Dataset excerpts:
--*--

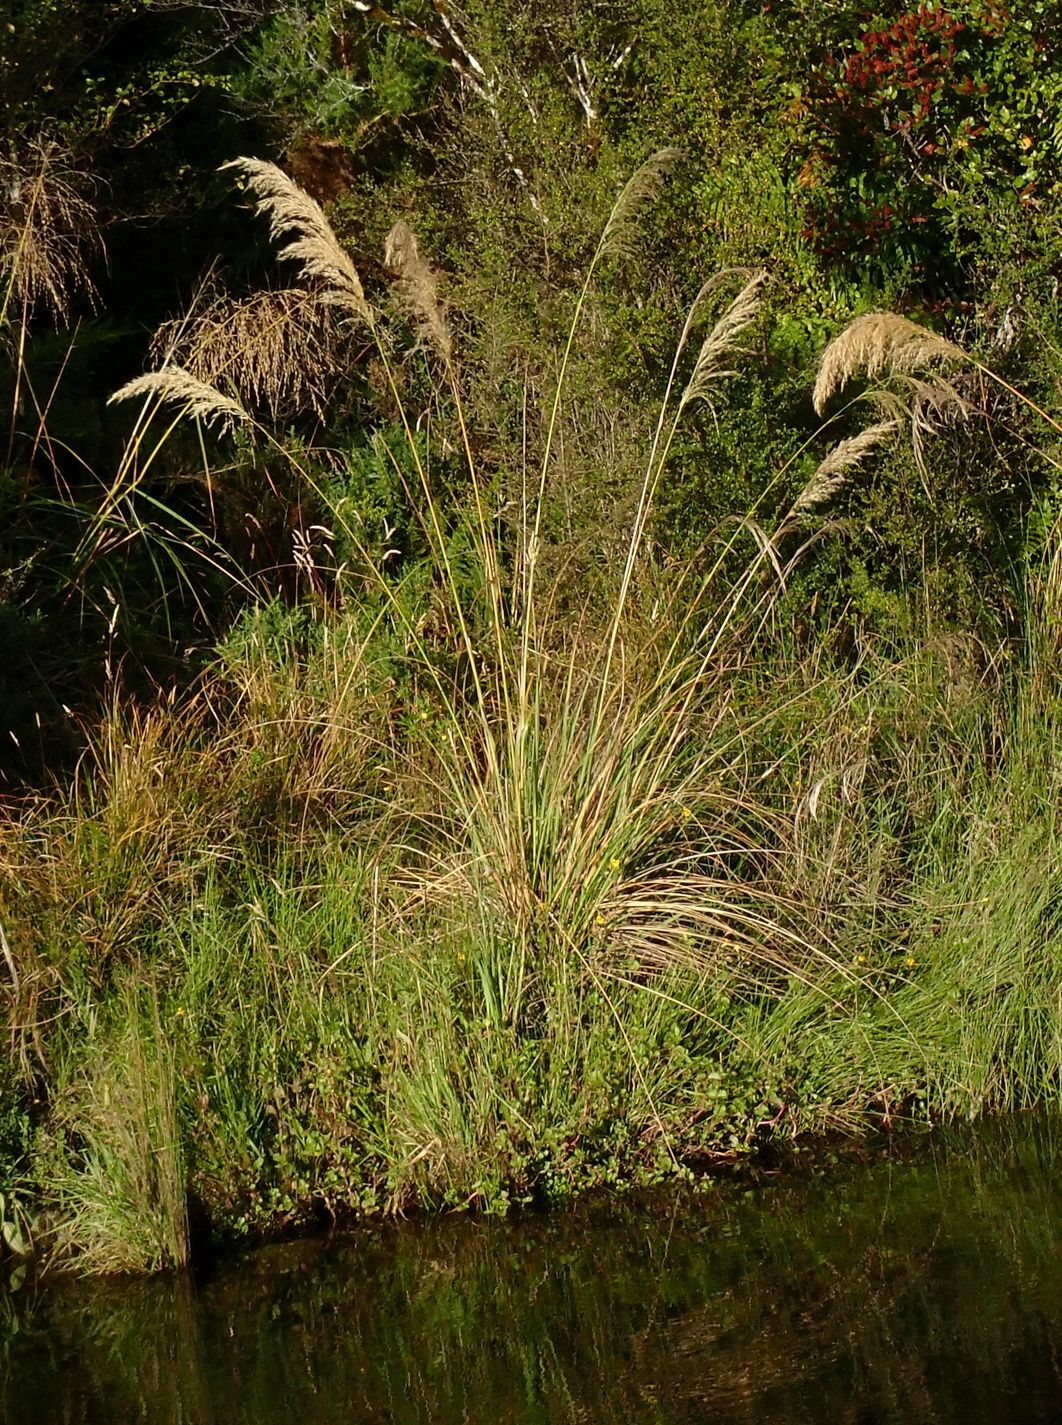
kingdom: Plantae
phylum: Tracheophyta
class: Liliopsida
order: Poales
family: Poaceae
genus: Austroderia
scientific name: Austroderia richardii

--*--

_SHORT PROBLEM_
Copy out every line of the records above word for word, leaving out the pictures.

_SOLUTION BELOW_
kingdom: Plantae
phylum: Tracheophyta
class: Liliopsida
order: Poales
family: Poaceae
genus: Austroderia
scientific name: Austroderia richardii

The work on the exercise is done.